### What you will do
When the line containing "- Automated build pipeline configuration" appears in the data below, begin copying there and stop only after the line containing "- Architectures: x64 and ARM64".

Saved data entries
*** Begin section ***

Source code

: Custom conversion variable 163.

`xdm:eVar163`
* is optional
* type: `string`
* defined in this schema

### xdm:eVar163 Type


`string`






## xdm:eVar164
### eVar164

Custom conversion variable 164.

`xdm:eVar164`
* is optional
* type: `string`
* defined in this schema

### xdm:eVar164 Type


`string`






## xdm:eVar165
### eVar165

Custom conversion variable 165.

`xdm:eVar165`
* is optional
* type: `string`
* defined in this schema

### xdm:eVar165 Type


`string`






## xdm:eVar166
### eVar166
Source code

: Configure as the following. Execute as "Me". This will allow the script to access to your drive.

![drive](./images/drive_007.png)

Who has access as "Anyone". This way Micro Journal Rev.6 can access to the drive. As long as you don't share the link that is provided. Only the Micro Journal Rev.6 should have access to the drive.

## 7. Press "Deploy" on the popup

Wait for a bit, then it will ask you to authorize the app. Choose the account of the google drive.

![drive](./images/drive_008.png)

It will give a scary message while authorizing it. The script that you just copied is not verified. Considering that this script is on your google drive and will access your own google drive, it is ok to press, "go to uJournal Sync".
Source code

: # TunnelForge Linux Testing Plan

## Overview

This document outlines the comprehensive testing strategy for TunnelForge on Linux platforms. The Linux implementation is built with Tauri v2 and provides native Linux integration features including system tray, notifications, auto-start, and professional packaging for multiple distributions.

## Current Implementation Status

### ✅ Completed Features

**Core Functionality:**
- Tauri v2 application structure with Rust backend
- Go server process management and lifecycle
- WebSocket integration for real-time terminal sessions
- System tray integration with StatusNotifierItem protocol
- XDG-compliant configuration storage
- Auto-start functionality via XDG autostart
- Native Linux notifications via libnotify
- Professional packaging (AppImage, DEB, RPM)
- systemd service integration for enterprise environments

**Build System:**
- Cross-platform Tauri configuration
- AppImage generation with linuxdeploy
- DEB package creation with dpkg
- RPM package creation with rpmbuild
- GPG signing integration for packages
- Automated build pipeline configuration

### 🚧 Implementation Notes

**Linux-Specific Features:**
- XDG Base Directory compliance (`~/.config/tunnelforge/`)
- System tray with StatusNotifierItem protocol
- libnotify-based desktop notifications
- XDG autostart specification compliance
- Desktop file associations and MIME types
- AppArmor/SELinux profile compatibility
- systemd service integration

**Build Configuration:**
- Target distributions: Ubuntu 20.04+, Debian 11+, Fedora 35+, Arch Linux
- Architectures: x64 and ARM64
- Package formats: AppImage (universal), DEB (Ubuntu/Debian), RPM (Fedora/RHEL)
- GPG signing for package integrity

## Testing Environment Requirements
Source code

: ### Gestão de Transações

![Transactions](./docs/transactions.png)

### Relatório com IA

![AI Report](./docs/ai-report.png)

*** End section ***

### Exercise response
- Automated build pipeline configuration

### 🚧 Implementation Notes

**Linux-Specific Features:**
- XDG Base Directory compliance (`~/.config/tunnelforge/`)
- System tray with StatusNotifierItem protocol
- libnotify-based desktop notifications
- XDG autostart specification compliance
- Desktop file associations and MIME types
- AppArmor/SELinux profile compatibility
- systemd service integration

**Build Configuration:**
- Target distributions: Ubuntu 20.04+, Debian 11+, Fedora 35+, Arch Linux
- Architectures: x64 and ARM64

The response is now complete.